The author of the attempted reform is the centrist president Emmanuel Macron. The political center in France is about where Joe Biden stands on the standard political spectrum in America. The center moves toward where the most political powerful extreme pulls. I will grant that Macron, a former banker, does not match either Biden’s or Trump’s economic ignorance. (As the French Civil Code maxim goes, “À l’impossible nul n’est tenu,” from the Latin Impossibilium nulla obligatio est, which translates into “the impossible is no legal obligation.”) Macron knows that assets below liabilities necessarily implies that the remainder, the owners’ net value (the future retirees’ pension value, in this case), is negative.
Two-thirds of French voters are opposed to the reform, that is, they want more of their pensions to be paid by the other third; or they don’t have a clue. Macron realizes this but argues, quite sensibly, that the majority would not want any of the alternatives either, such as higher current or future taxes, lower economic growth, or a more dramatic crash of the pension system along perhaps with general prosperity (see “Macron Government Bypasses France’s National Assembly to Pass Pension Overhaul,” Wall Street Journal, March 16, 2023—especially the accompanying video for Macron’s words).

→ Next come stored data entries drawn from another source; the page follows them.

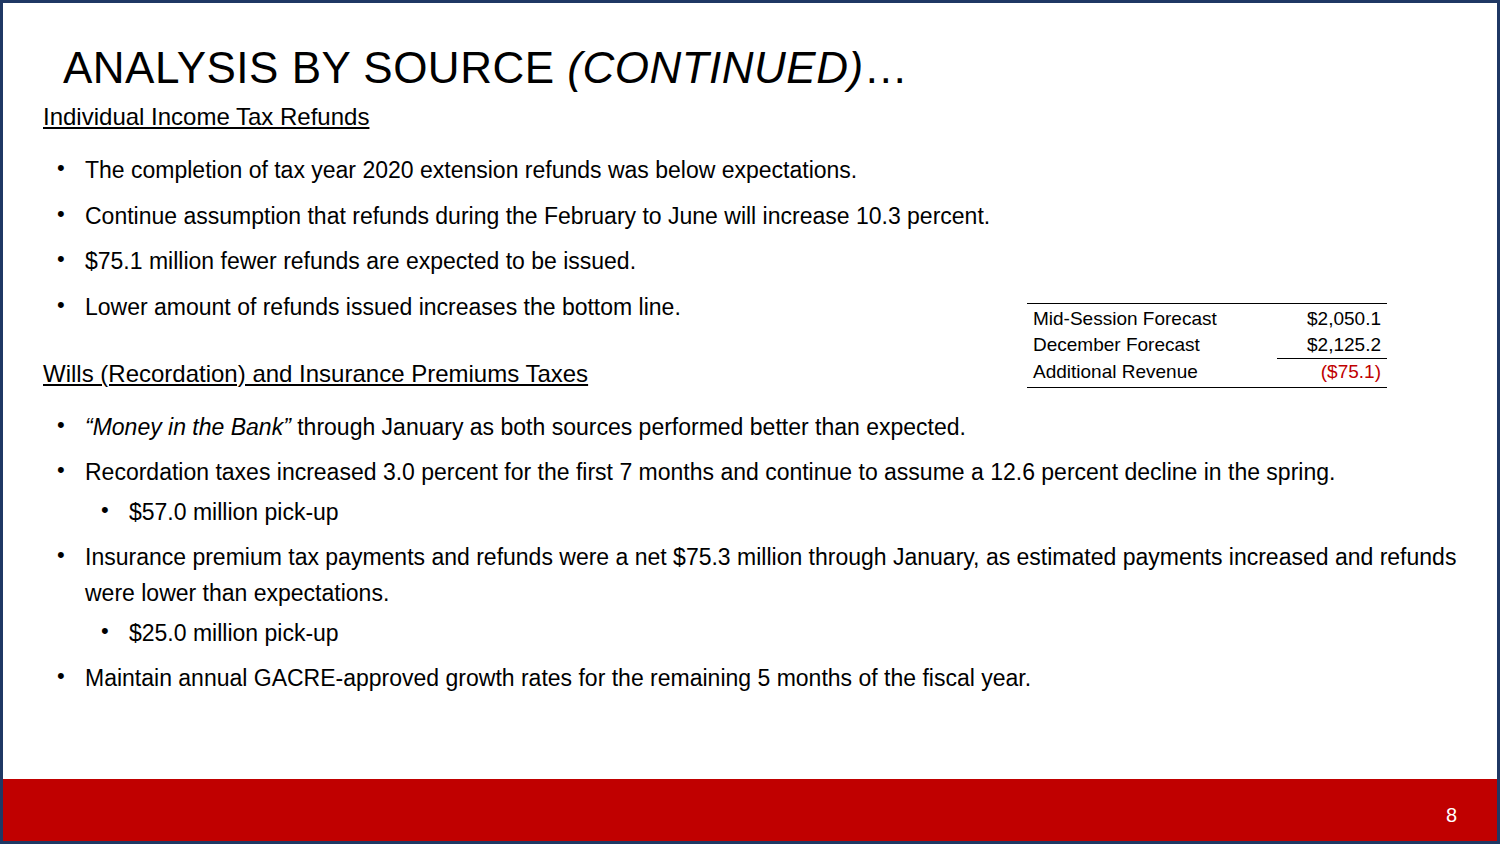ANALYSIS BY SOURCE (CONTINUED)…
Individual Income Tax Refunds
The completion of tax year 2020 extension refunds was below expectations.
Continue assumption that refunds during the February to June will increase 10.3 percent.
$75.1 million fewer refunds are expected to be issued.
Lower amount of refunds issued increases the bottom line.
| Mid-Session Forecast | $2,050.1 |
| December Forecast | $2,125.2 |
| Additional Revenue | ($75.1) |
Wills (Recordation) and Insurance Premiums Taxes
“Money in the Bank” through January as both sources performed better than expected.
Recordation taxes increased 3.0 percent for the first 7 months and continue to assume a 12.6 percent decline in the spring.
$57.0 million pick-up
Insurance premium tax payments and refunds were a net $75.3 million through January, as estimated payments increased and refunds were lower than expectations.
$25.0 million pick-up
Maintain annual GACRE-approved growth rates for the remaining 5 months of the fiscal year.
8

The problem of Social Security in America is only less massive than in the French system. In both countries, the inability of “democratic” choices to deal with the problem is the same.

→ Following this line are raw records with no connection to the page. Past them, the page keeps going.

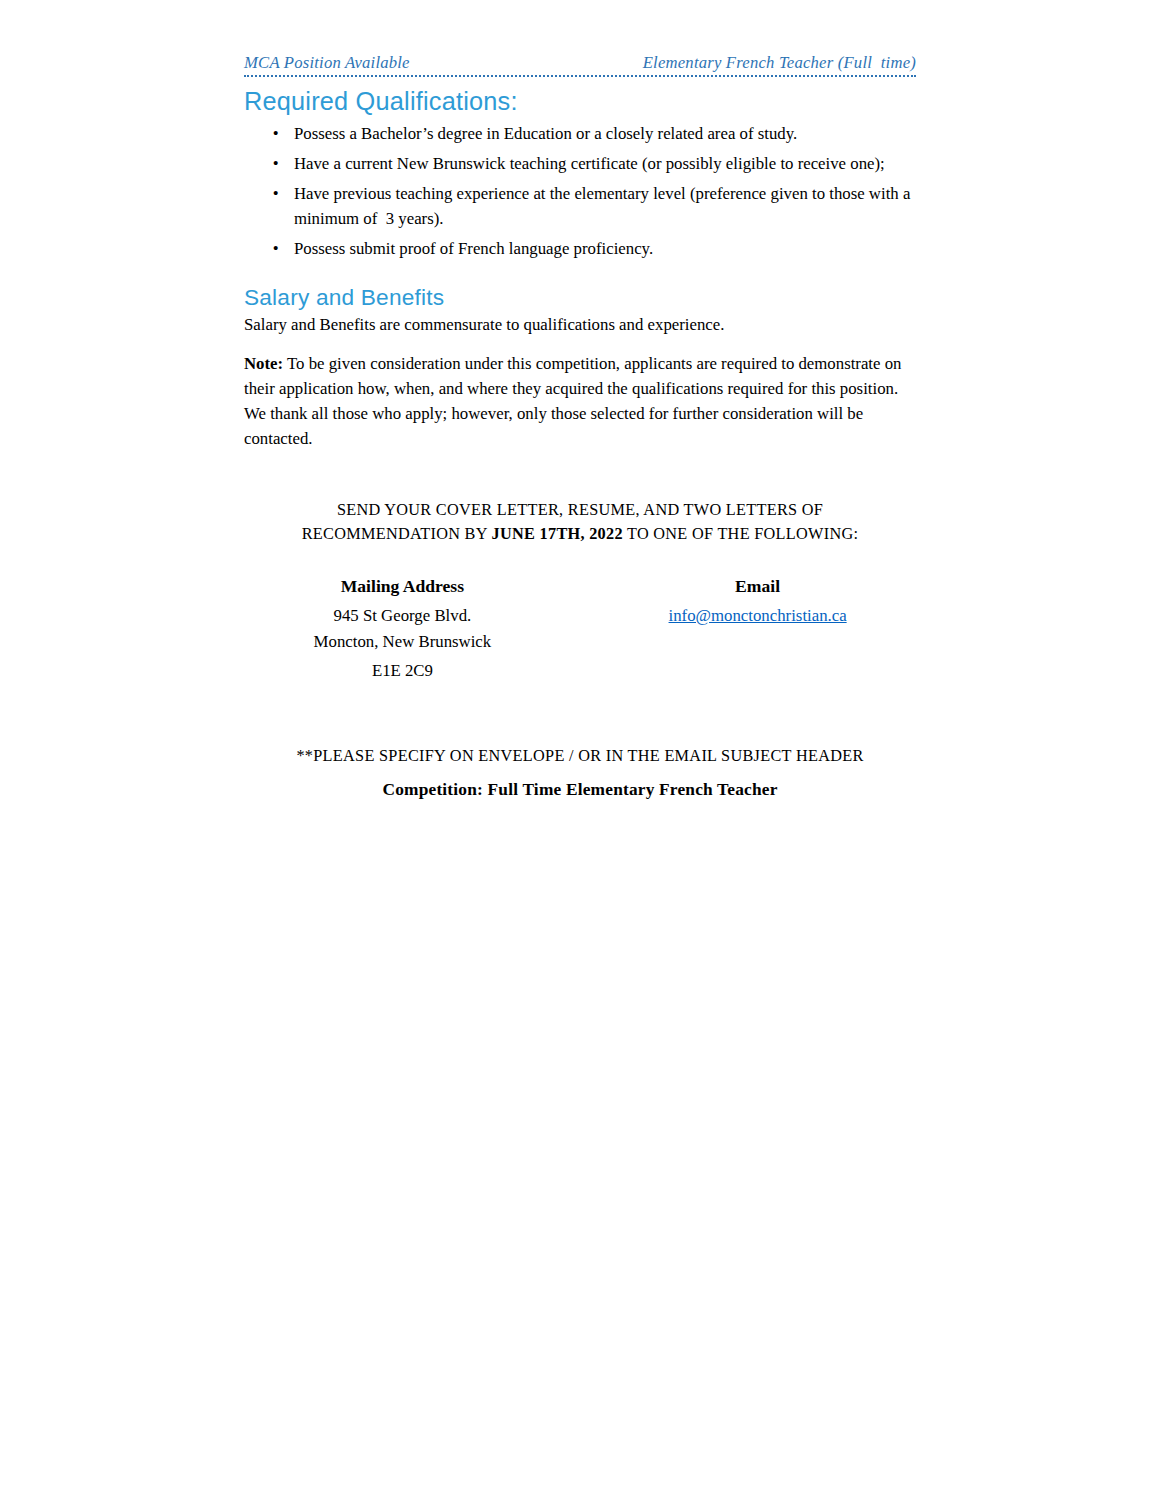MCA Position Available
Elementary French Teacher (Full time)
Required Qualifications:
Possess a Bachelor’s degree in Education or a closely related area of study.
Have a current New Brunswick teaching certificate (or possibly eligible to receive one);
Have previous teaching experience at the elementary level (preference given to those with a minimum of 3 years).
Possess submit proof of French language proficiency.
Salary and Benefits
Salary and Benefits are commensurate to qualifications and experience.
Note: To be given consideration under this competition, applicants are required to demonstrate on their application how, when, and where they acquired the qualifications required for this position. We thank all those who apply; however, only those selected for further consideration will be contacted.
Send your cover letter, resume, and two letters of
recommendation by June 17th, 2022 to one of the following:
Mailing Address
945 St George Blvd.
Moncton, New Brunswick
E1E 2C9
Email
info@monctonchristian.ca
**PLEASE SPECIFY ON ENVELOPE / OR IN THE EMAIL SUBJECT HEADER
Competition: Full Time Elementary French Teacher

Such is the failure of “democracy” as we know it. Instead of a procedure for changing the rulers without violence or civil war and thus hopefully constraining their self-interest and folly, democracy is viewed as a system in which the majority can “legitimately” decide anything it wants and impose its desires and greed on the minority. (See my forthcoming Econlib review of Friedrich Hayek’s The Political Order of a Free People.) This sort of political philosophy ignores the discoveries of the Public Choice school of economics which has studied phenomena such as the incoherence of unconstrained majoritarian choices, the rational ignorance of the individual voter, and the triumph of organized interests which manipulate puppet politicians and voters. A mob is seldom, if ever, libertarian.